Rajesh Singh is a Fijian of Indian descent who briefly held Cabinet office in mid-2006 before being dismissed by then Prime Minister Laisenia Qarase for allegedly failing to follow instructions and directives and for failing to work effectively with Cabinet.

==Career==
Singh was one of only two Indo-Fijians elected on the ticket of the ruling Soqosoqo Duavata ni Lewenivanua (SDL) Party of Prime Minister Laisenia Qarase, when he won the Cunningham Open Constituency at the Parliamentary election held on 6–13 March 2006.

Soon after the 2006 election, Singh was appointed Administration Officer for Youth and Sports. In this role he was subordinate to Ro Teimumu Kepa, with whom his working relationship was tense. Fiji Television reported on 28 September that Kepa had written to the Prime Minister a week earlier, claiming that Singh was failing to cooperate with her.

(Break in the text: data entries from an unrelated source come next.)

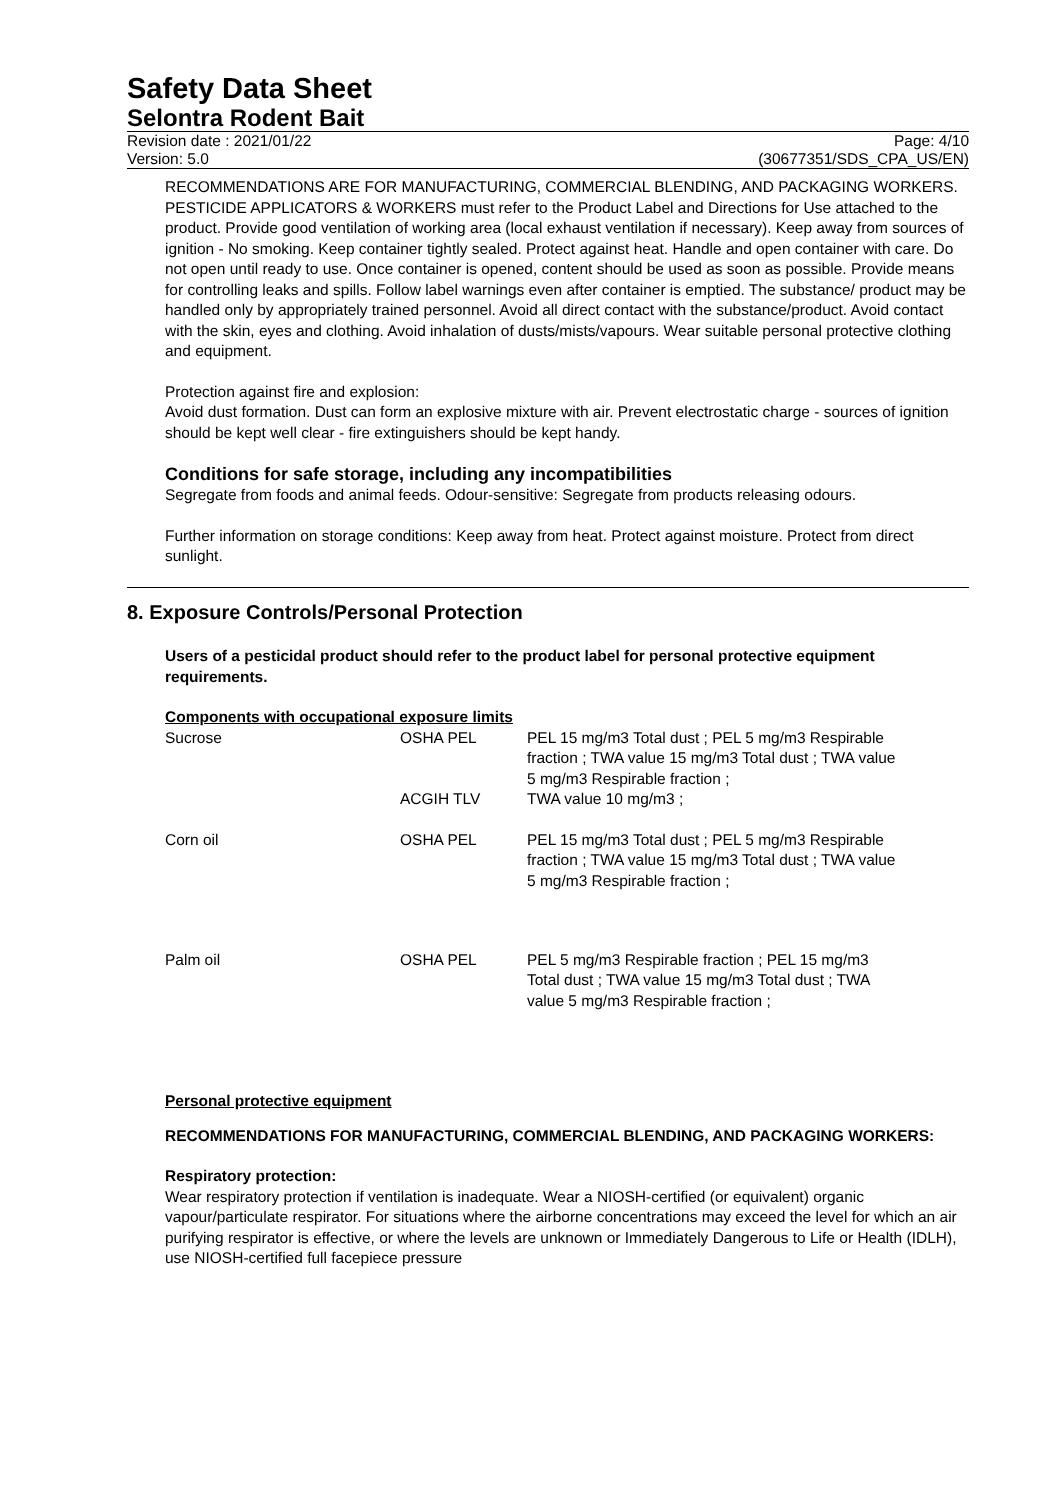Safety Data Sheet
Selontra Rodent Bait
Revision date : 2021/01/22
Version: 5.0
Page: 4/10
(30677351/SDS_CPA_US/EN)
RECOMMENDATIONS ARE FOR MANUFACTURING, COMMERCIAL BLENDING, AND PACKAGING WORKERS. PESTICIDE APPLICATORS & WORKERS must refer to the Product Label and Directions for Use attached to the product. Provide good ventilation of working area (local exhaust ventilation if necessary). Keep away from sources of ignition - No smoking. Keep container tightly sealed. Protect against heat. Handle and open container with care. Do not open until ready to use. Once container is opened, content should be used as soon as possible. Provide means for controlling leaks and spills. Follow label warnings even after container is emptied. The substance/ product may be handled only by appropriately trained personnel. Avoid all direct contact with the substance/product. Avoid contact with the skin, eyes and clothing. Avoid inhalation of dusts/mists/vapours. Wear suitable personal protective clothing and equipment.
Protection against fire and explosion:
Avoid dust formation. Dust can form an explosive mixture with air. Prevent electrostatic charge - sources of ignition should be kept well clear - fire extinguishers should be kept handy.
Conditions for safe storage, including any incompatibilities
Segregate from foods and animal feeds. Odour-sensitive: Segregate from products releasing odours.
Further information on storage conditions: Keep away from heat. Protect against moisture. Protect from direct sunlight.
8. Exposure Controls/Personal Protection
Users of a pesticidal product should refer to the product label for personal protective equipment requirements.
Components with occupational exposure limits
| Sucrose | OSHA PEL | PEL 15 mg/m3 Total dust ; PEL 5 mg/m3 Respirable fraction ; TWA value 15 mg/m3 Total dust ; TWA value 5 mg/m3 Respirable fraction ; |
| | ACGIH TLV | TWA value 10 mg/m3 ; |
| Corn oil | OSHA PEL | PEL 15 mg/m3 Total dust ; PEL 5 mg/m3 Respirable fraction ; TWA value 15 mg/m3 Total dust ; TWA value 5 mg/m3 Respirable fraction ; |
| Palm oil | OSHA PEL | PEL 5 mg/m3 Respirable fraction ; PEL 15 mg/m3 Total dust ; TWA value 15 mg/m3 Total dust ; TWA value 5 mg/m3 Respirable fraction ; |
Personal protective equipment
RECOMMENDATIONS FOR MANUFACTURING, COMMERCIAL BLENDING, AND PACKAGING WORKERS:
Respiratory protection:
Wear respiratory protection if ventilation is inadequate. Wear a NIOSH-certified (or equivalent) organic vapour/particulate respirator. For situations where the airborne concentrations may exceed the level for which an air purifying respirator is effective, or where the levels are unknown or Immediately Dangerous to Life or Health (IDLH), use NIOSH-certified full facepiece pressure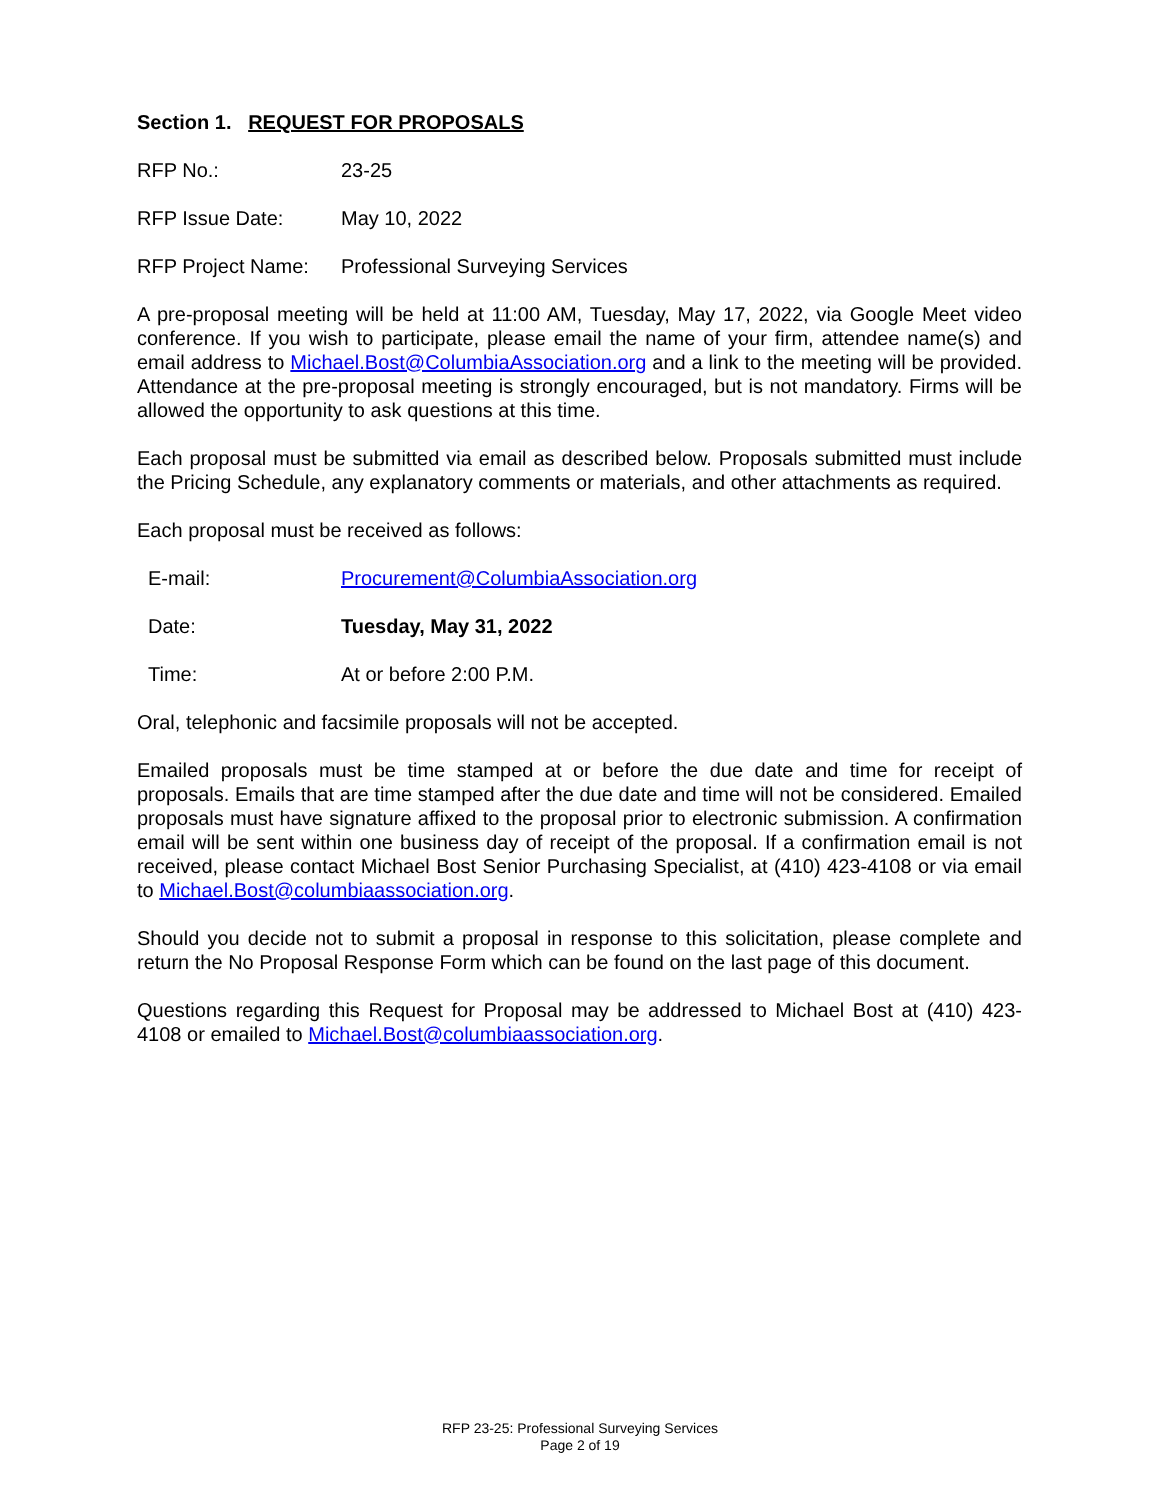Section 1. REQUEST FOR PROPOSALS
RFP No.: 23-25
RFP Issue Date: May 10, 2022
RFP Project Name: Professional Surveying Services
A pre-proposal meeting will be held at 11:00 AM, Tuesday, May 17, 2022, via Google Meet video conference. If you wish to participate, please email the name of your firm, attendee name(s) and email address to Michael.Bost@ColumbiaAssociation.org and a link to the meeting will be provided. Attendance at the pre-proposal meeting is strongly encouraged, but is not mandatory. Firms will be allowed the opportunity to ask questions at this time.
Each proposal must be submitted via email as described below. Proposals submitted must include the Pricing Schedule, any explanatory comments or materials, and other attachments as required.
Each proposal must be received as follows:
E-mail: Procurement@ColumbiaAssociation.org
Date: Tuesday, May 31, 2022
Time: At or before 2:00 P.M.
Oral, telephonic and facsimile proposals will not be accepted.
Emailed proposals must be time stamped at or before the due date and time for receipt of proposals. Emails that are time stamped after the due date and time will not be considered. Emailed proposals must have signature affixed to the proposal prior to electronic submission. A confirmation email will be sent within one business day of receipt of the proposal. If a confirmation email is not received, please contact Michael Bost Senior Purchasing Specialist, at (410) 423-4108 or via email to Michael.Bost@columbiaassociation.org.
Should you decide not to submit a proposal in response to this solicitation, please complete and return the No Proposal Response Form which can be found on the last page of this document.
Questions regarding this Request for Proposal may be addressed to Michael Bost at (410) 423-4108 or emailed to Michael.Bost@columbiaassociation.org.
RFP 23-25: Professional Surveying Services
Page 2 of 19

Singh was dismissed from Cabinet by Prime Minister Laisenia Qarase, who terminated his ministerial appointment. Singh said that he was not informed of his dismissal and first learned of it through the media. He told the ‘‘Daily Post’’ that while he was not surprised by Qarase’s decision to dismiss him, he considered the manner in which the dismissal was handled to be unfair, accusing the Prime Minister of having “stabbed him in the back”.

Following the military coup which deposed the Qarase government on 5 December 2006, Singh declared his willingness to cooperate with the new regime. Fiji Live quoted him on 17 December as saying that he supported the stated intention of the Military to purge corruption and irregularities from the government and bureaucracy. Nevertheless, despite distancing himself from the deposed government and expressing support for the military's stated objectives, Singh was subsequently dismissed by Frank Bainimarama.

On 26 May 2007 Singh told Fiji television that he had resigned from the SDL and wished to contest the next election, but not for his former party.